#### Directions
Render every line of the entries below as a numbered list, leaving out any blank lines.

(Stored data entries)
BEGIN
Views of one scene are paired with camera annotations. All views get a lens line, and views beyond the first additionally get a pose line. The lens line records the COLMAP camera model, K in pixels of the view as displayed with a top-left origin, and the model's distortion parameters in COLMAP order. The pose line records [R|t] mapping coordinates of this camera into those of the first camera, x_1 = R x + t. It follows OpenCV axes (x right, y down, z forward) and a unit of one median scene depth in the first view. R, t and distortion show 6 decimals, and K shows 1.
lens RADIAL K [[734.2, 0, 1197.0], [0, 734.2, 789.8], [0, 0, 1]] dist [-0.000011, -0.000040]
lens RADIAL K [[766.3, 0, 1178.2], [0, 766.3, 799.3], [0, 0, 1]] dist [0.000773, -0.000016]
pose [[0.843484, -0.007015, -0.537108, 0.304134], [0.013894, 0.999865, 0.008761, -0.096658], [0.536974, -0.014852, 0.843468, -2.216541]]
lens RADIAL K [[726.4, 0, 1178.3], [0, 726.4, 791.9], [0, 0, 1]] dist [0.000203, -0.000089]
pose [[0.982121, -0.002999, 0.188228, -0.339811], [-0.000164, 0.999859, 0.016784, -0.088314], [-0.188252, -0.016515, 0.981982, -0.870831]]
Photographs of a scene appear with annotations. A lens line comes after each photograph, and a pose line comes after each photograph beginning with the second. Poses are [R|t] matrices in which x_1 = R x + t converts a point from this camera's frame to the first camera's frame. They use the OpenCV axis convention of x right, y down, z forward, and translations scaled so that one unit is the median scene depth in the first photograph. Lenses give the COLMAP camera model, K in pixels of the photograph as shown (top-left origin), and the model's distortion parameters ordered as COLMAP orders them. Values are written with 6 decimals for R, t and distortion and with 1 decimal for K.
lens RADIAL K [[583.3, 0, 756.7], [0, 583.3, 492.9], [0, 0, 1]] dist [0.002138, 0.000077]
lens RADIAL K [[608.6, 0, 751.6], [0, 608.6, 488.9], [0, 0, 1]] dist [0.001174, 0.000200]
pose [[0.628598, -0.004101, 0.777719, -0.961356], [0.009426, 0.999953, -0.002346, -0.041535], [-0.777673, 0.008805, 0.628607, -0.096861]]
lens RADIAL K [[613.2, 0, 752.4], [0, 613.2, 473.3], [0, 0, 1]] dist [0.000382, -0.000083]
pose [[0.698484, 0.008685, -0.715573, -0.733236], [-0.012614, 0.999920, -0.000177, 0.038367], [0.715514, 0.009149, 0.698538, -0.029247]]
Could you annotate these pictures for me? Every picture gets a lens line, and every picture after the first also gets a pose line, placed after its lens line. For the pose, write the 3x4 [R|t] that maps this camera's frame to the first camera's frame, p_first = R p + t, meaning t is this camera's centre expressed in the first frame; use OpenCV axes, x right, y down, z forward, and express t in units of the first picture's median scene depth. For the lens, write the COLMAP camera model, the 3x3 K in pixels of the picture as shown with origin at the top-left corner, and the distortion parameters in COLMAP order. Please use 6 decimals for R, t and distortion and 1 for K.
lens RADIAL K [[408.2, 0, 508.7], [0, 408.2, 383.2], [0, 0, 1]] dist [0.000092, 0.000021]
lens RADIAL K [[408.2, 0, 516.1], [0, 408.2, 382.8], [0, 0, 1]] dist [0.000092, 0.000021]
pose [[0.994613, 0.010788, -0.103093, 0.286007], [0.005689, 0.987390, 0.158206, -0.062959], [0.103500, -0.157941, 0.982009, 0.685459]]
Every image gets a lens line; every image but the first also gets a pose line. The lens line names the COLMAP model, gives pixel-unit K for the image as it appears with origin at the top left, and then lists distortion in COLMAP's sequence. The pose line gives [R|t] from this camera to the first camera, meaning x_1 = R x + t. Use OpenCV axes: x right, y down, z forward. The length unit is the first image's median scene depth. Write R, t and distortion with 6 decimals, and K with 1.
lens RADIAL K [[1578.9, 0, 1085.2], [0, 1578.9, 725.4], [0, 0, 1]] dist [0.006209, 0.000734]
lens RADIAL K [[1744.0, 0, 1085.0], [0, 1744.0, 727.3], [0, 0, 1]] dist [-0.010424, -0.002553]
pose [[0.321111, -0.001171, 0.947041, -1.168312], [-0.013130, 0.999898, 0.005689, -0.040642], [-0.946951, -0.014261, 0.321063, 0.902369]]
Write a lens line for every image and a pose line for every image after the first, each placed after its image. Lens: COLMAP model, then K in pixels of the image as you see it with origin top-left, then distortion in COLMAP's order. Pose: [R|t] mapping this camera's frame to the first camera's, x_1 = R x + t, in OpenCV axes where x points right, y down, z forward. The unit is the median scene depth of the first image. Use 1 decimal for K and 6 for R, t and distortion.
END
#### Response
1. Views of one scene are paired with camera annotations. All views get a lens line, and views beyond the first additionally get a pose line. The lens line records the COLMAP camera model, K in pixels of the view as displayed with a top-left origin, and the model's distortion parameters in COLMAP order. The pose line records [R|t] mapping coordinates of this camera into those of the first camera, x_1 = R x + t. It follows OpenCV axes (x right, y down, z forward) and a unit of one median scene depth in the first view. R, t and distortion show 6 decimals, and K shows 1.
2. lens RADIAL K [[734.2, 0, 1197.0], [0, 734.2, 789.8], [0, 0, 1]] dist [-0.000011, -0.000040]
3. lens RADIAL K [[766.3, 0, 1178.2], [0, 766.3, 799.3], [0, 0, 1]] dist [0.000773, -0.000016]
4. pose [[0.843484, -0.007015, -0.537108, 0.304134], [0.013894, 0.999865, 0.008761, -0.096658], [0.536974, -0.014852, 0.843468, -2.216541]]
5. lens RADIAL K [[726.4, 0, 1178.3], [0, 726.4, 791.9], [0, 0, 1]] dist [0.000203, -0.000089]
6. pose [[0.982121, -0.002999, 0.188228, -0.339811], [-0.000164, 0.999859, 0.016784, -0.088314], [-0.188252, -0.016515, 0.981982, -0.870831]]
7. Photographs of a scene appear with annotations. A lens line comes after each photograph, and a pose line comes after each photograph beginning with the second. Poses are [R|t] matrices in which x_1 = R x + t converts a point from this camera's frame to the first camera's frame. They use the OpenCV axis convention of x right, y down, z forward, and translations scaled so that one unit is the median scene depth in the first photograph. Lenses give the COLMAP camera model, K in pixels of the photograph as shown (top-left origin), and the model's distortion parameters ordered as COLMAP orders them. Values are written with 6 decimals for R, t and distortion and with 1 decimal for K.
8. lens RADIAL K [[583.3, 0, 756.7], [0, 583.3, 492.9], [0, 0, 1]] dist [0.002138, 0.000077]
9. lens RADIAL K [[608.6, 0, 751.6], [0, 608.6, 488.9], [0, 0, 1]] dist [0.001174, 0.000200]
10. pose [[0.628598, -0.004101, 0.777719, -0.961356], [0.009426, 0.999953, -0.002346, -0.041535], [-0.777673, 0.008805, 0.628607, -0.096861]]
11. lens RADIAL K [[613.2, 0, 752.4], [0, 613.2, 473.3], [0, 0, 1]] dist [0.000382, -0.000083]
12. pose [[0.698484, 0.008685, -0.715573, -0.733236], [-0.012614, 0.999920, -0.000177, 0.038367], [0.715514, 0.009149, 0.698538, -0.029247]]
13. Could you annotate these pictures for me? Every picture gets a lens line, and every picture after the first also gets a pose line, placed after its lens line. For the pose, write the 3x4 [R|t] that maps this camera's frame to the first camera's frame, p_first = R p + t, meaning t is this camera's centre expressed in the first frame; use OpenCV axes, x right, y down, z forward, and express t in units of the first picture's median scene depth. For the lens, write the COLMAP camera model, the 3x3 K in pixels of the picture as shown with origin at the top-left corner, and the distortion parameters in COLMAP order. Please use 6 decimals for R, t and distortion and 1 for K.
14. lens RADIAL K [[408.2, 0, 508.7], [0, 408.2, 383.2], [0, 0, 1]] dist [0.000092, 0.000021]
15. lens RADIAL K [[408.2, 0, 516.1], [0, 408.2, 382.8], [0, 0, 1]] dist [0.000092, 0.000021]
16. pose [[0.994613, 0.010788, -0.103093, 0.286007], [0.005689, 0.987390, 0.158206, -0.062959], [0.103500, -0.157941, 0.982009, 0.685459]]
17. Every image gets a lens line; every image but the first also gets a pose line. The lens line names the COLMAP model, gives pixel-unit K for the image as it appears with origin at the top left, and then lists distortion in COLMAP's sequence. The pose line gives [R|t] from this camera to the first camera, meaning x_1 = R x + t. Use OpenCV axes: x right, y down, z forward. The length unit is the first image's median scene depth. Write R, t and distortion with 6 decimals, and K with 1.
18. lens RADIAL K [[1578.9, 0, 1085.2], [0, 1578.9, 725.4], [0, 0, 1]] dist [0.006209, 0.000734]
19. lens RADIAL K [[1744.0, 0, 1085.0], [0, 1744.0, 727.3], [0, 0, 1]] dist [-0.010424, -0.002553]
20. pose [[0.321111, -0.001171, 0.947041, -1.168312], [-0.013130, 0.999898, 0.005689, -0.040642], [-0.946951, -0.014261, 0.321063, 0.902369]]
21. Write a lens line for every image and a pose line for every image after the first, each placed after its image. Lens: COLMAP model, then K in pixels of the image as you see it with origin top-left, then distortion in COLMAP's order. Pose: [R|t] mapping this camera's frame to the first camera's, x_1 = R x + t, in OpenCV axes where x points right, y down, z forward. The unit is the median scene depth of the first image. Use 1 decimal for K and 6 for R, t and distortion.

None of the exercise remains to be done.